YOUR INSTRUCTIONS - In the material below, identify each line bearing the word "pixels". Reproduce those lines.

EXCERPTED RECORDS -
=== Begin Enclosure ===
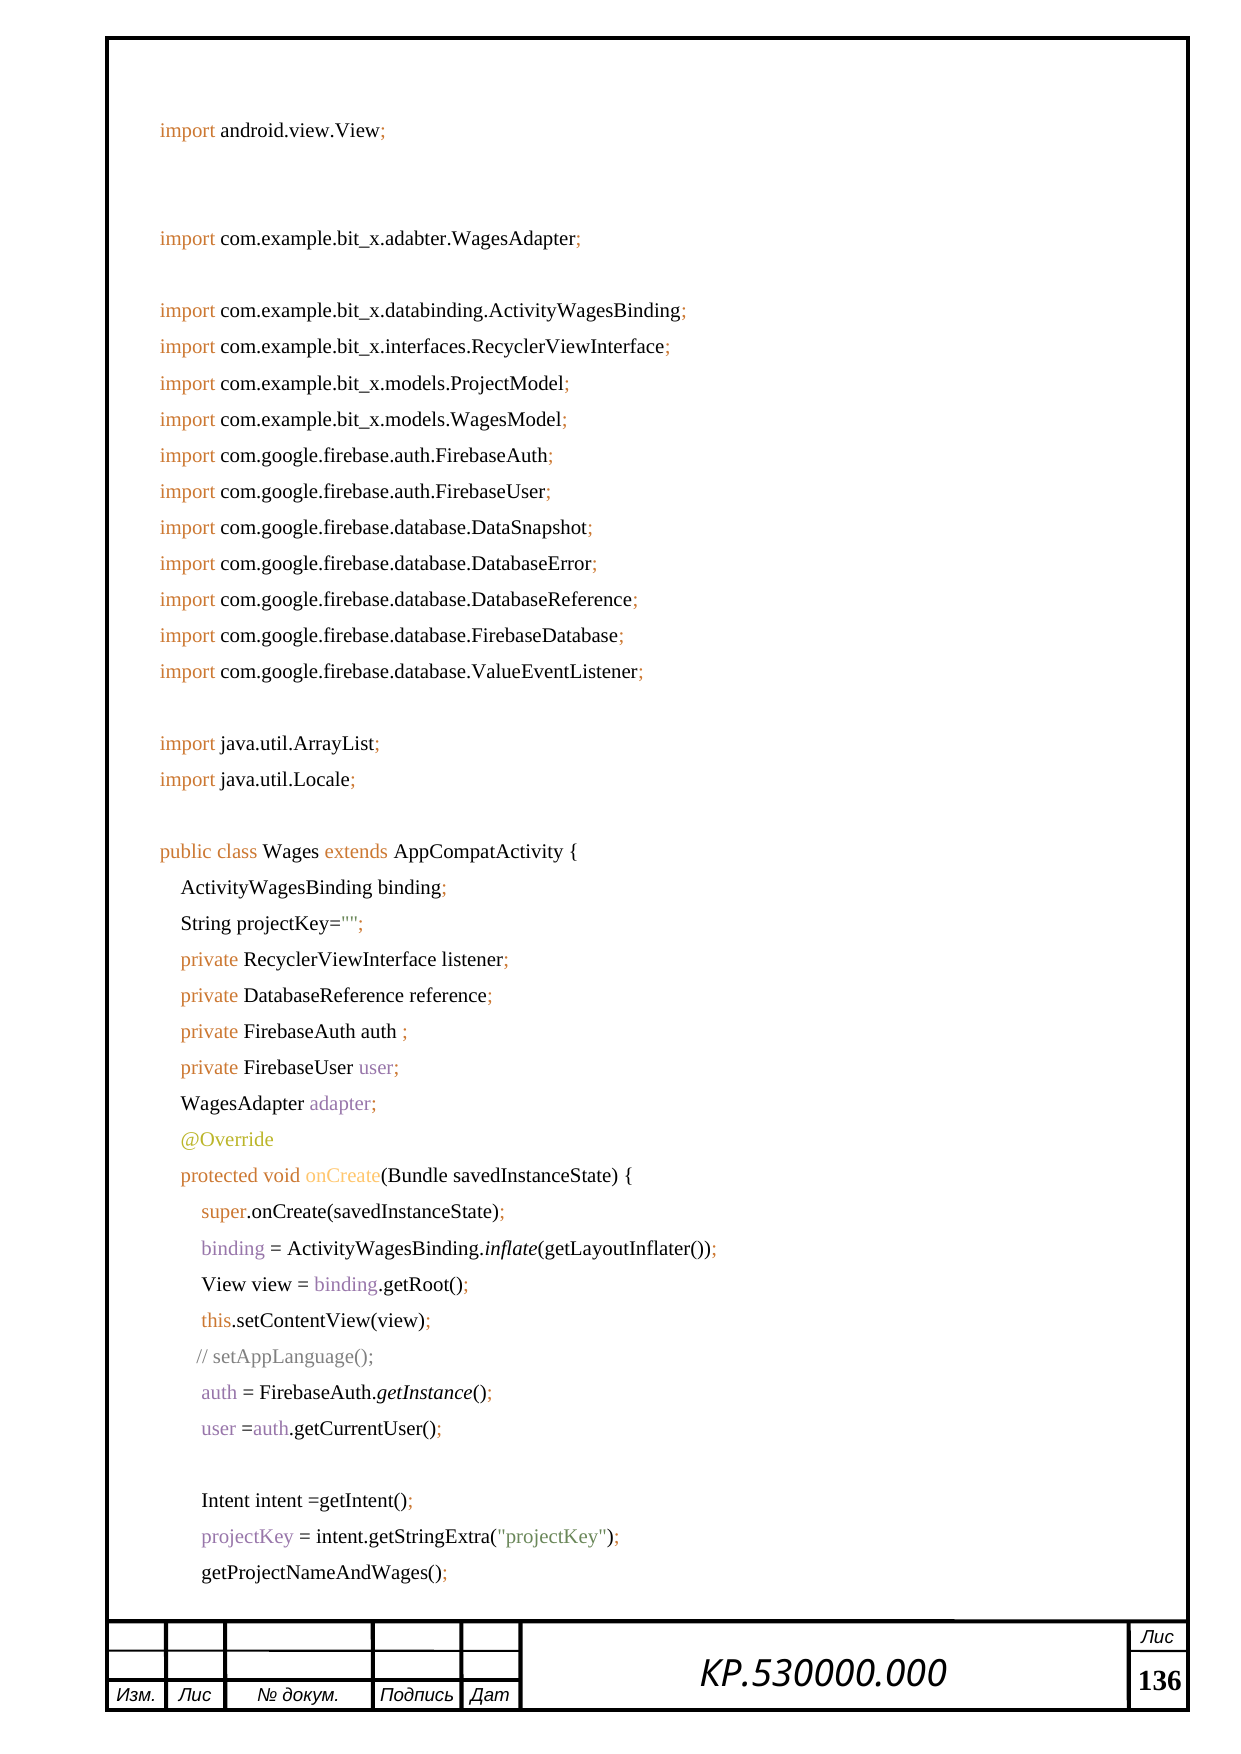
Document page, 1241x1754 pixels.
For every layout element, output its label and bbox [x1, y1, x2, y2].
=== End Enclosure ===
=== Begin Enclosure ===
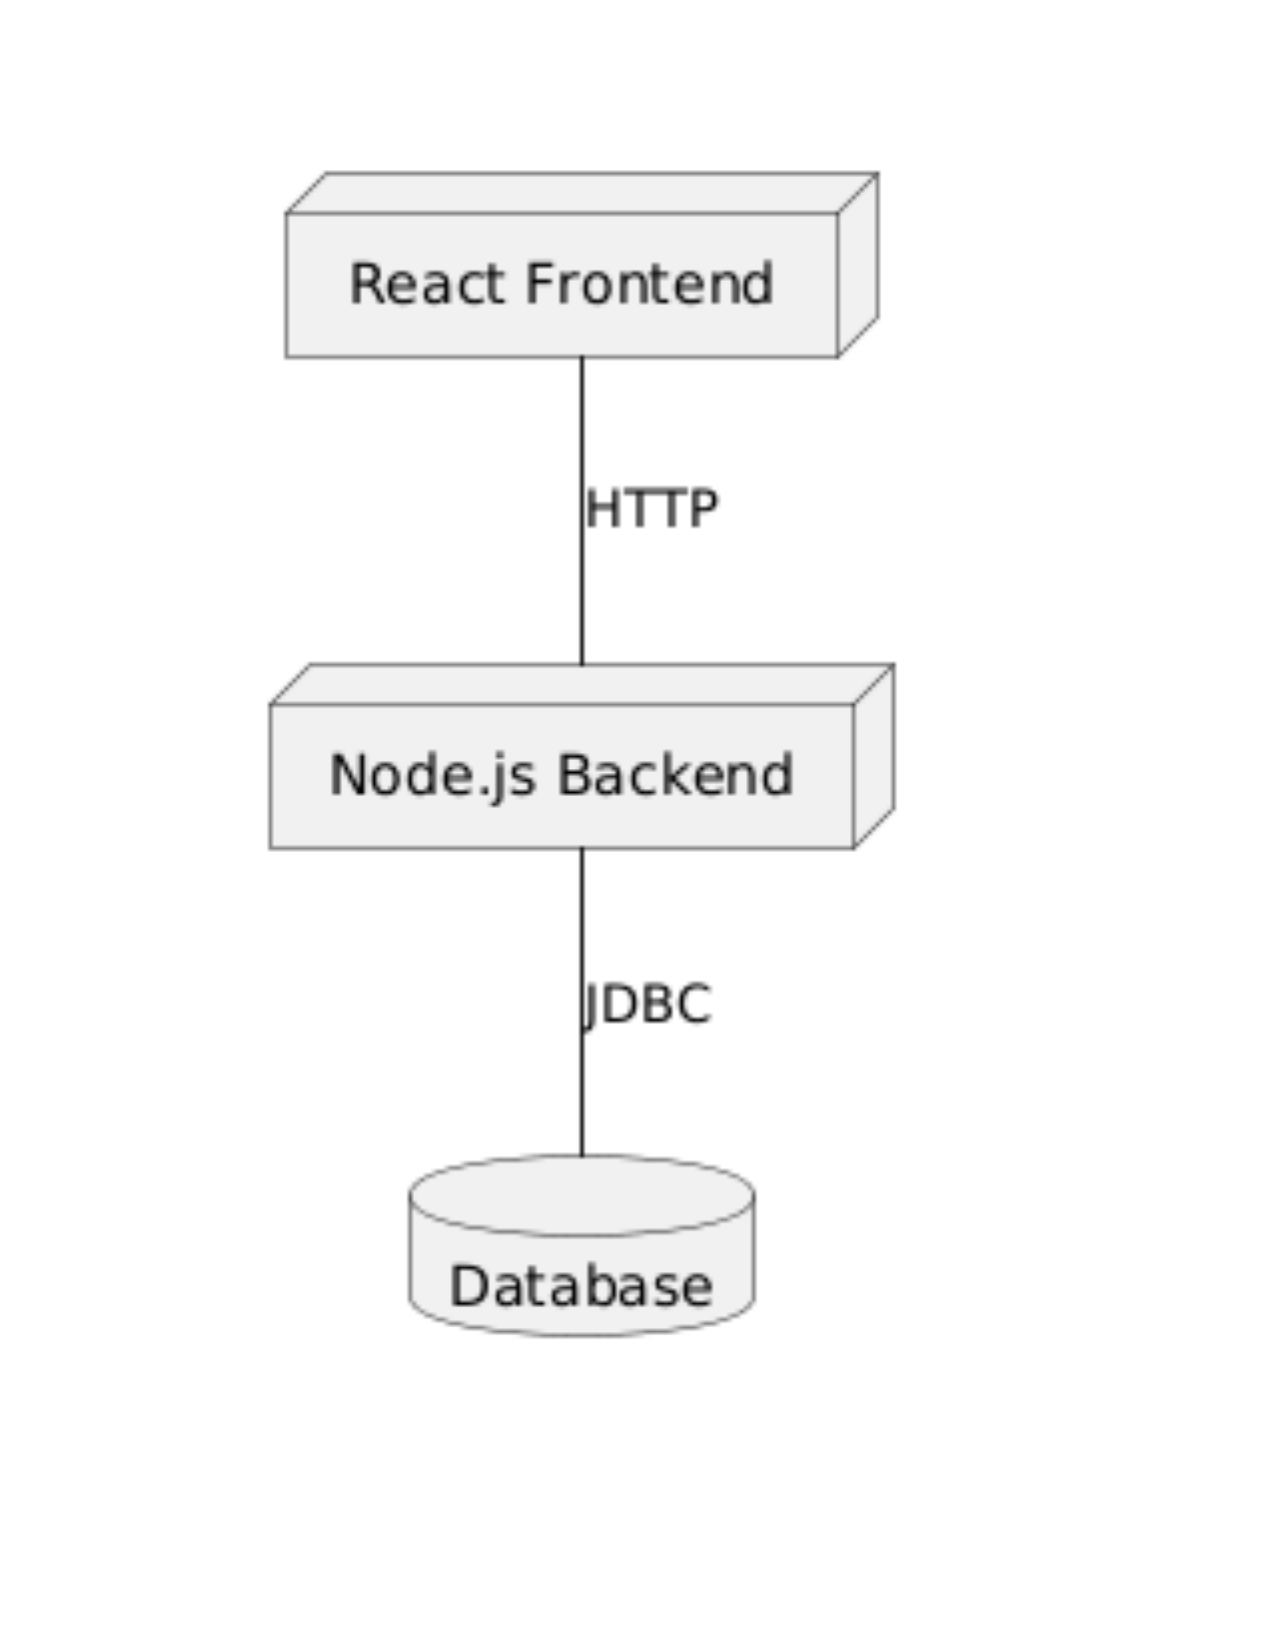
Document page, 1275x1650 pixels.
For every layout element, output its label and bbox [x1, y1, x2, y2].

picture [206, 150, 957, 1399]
=== End Enclosure ===
=== Begin Enclosure ===
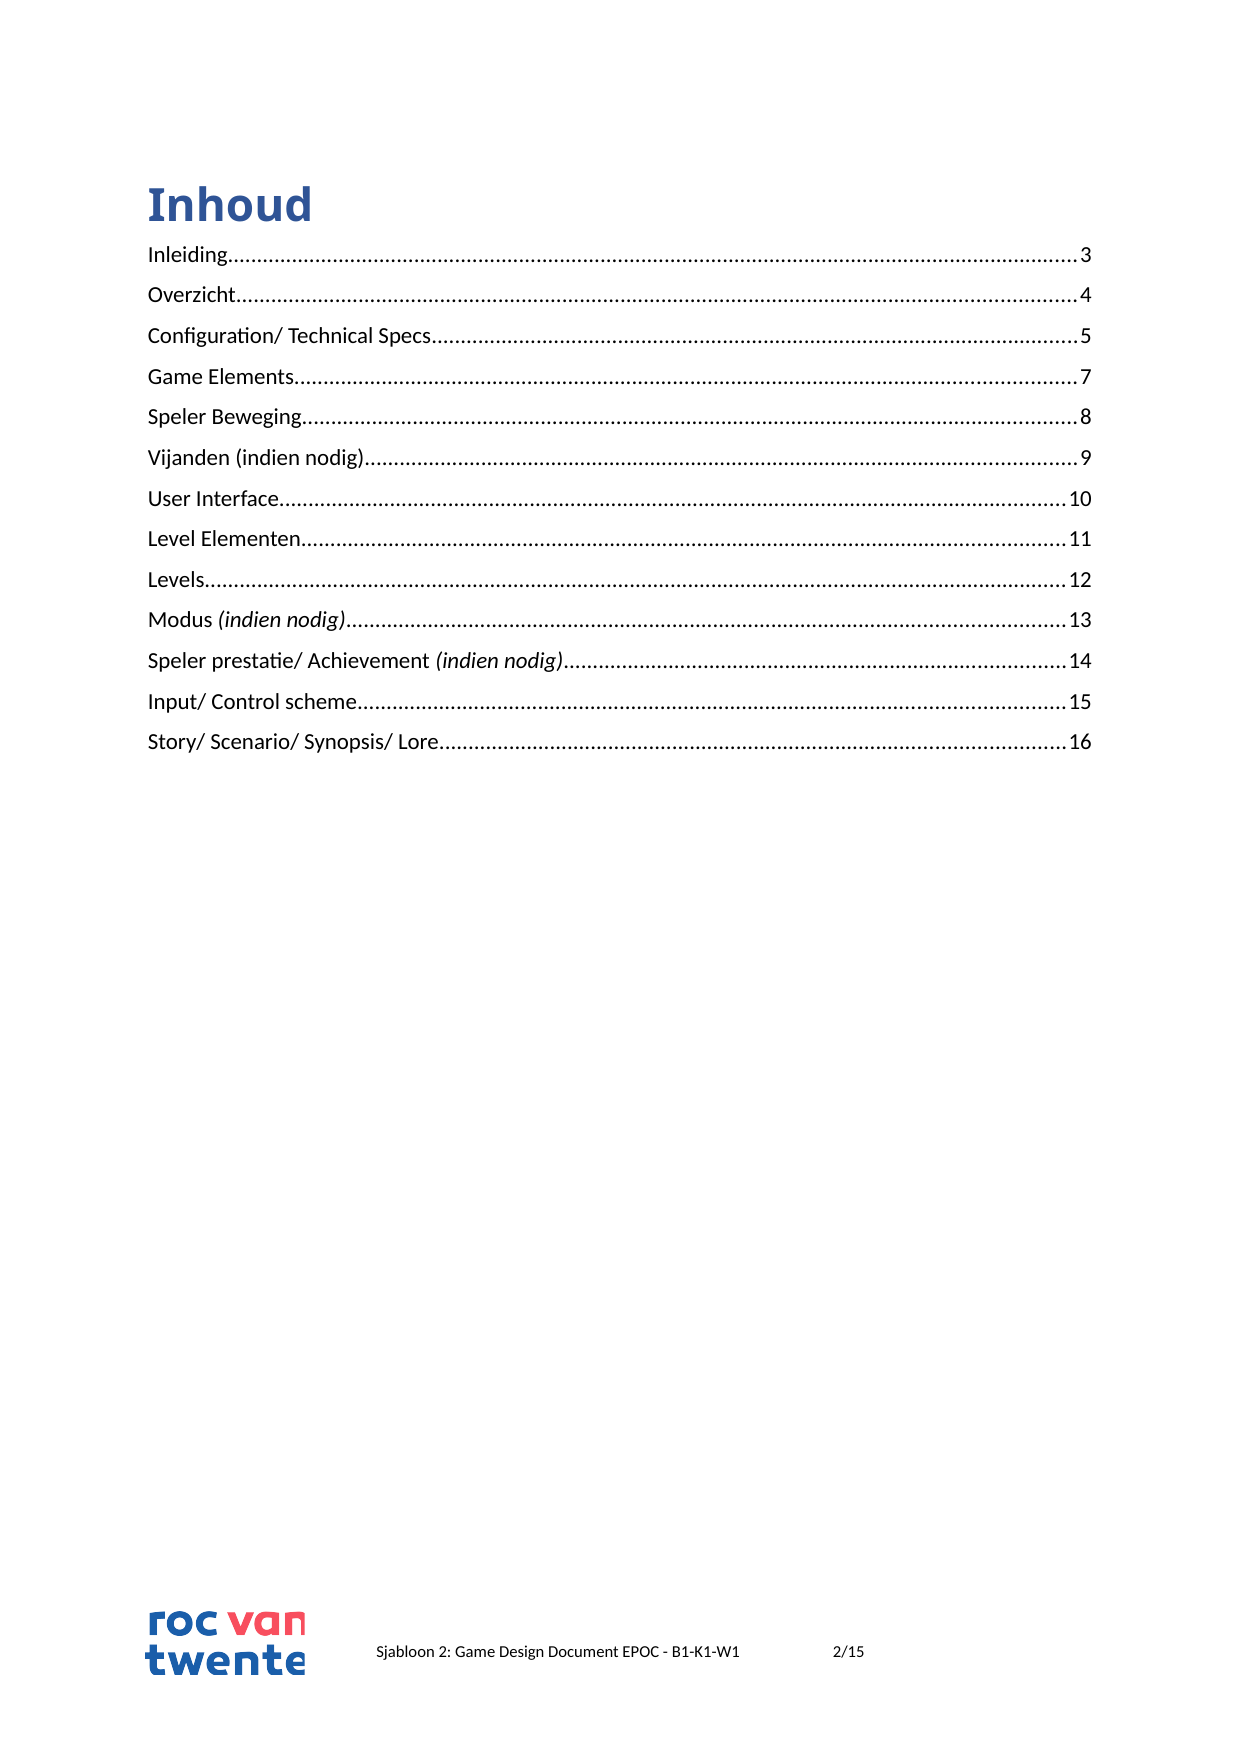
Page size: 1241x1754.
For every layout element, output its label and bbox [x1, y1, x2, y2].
=== End Enclosure ===
ANSWER TO THIS EXERCISE -
Document page, 1241x1754 pixels.
Document page, 1275x1650 pixels.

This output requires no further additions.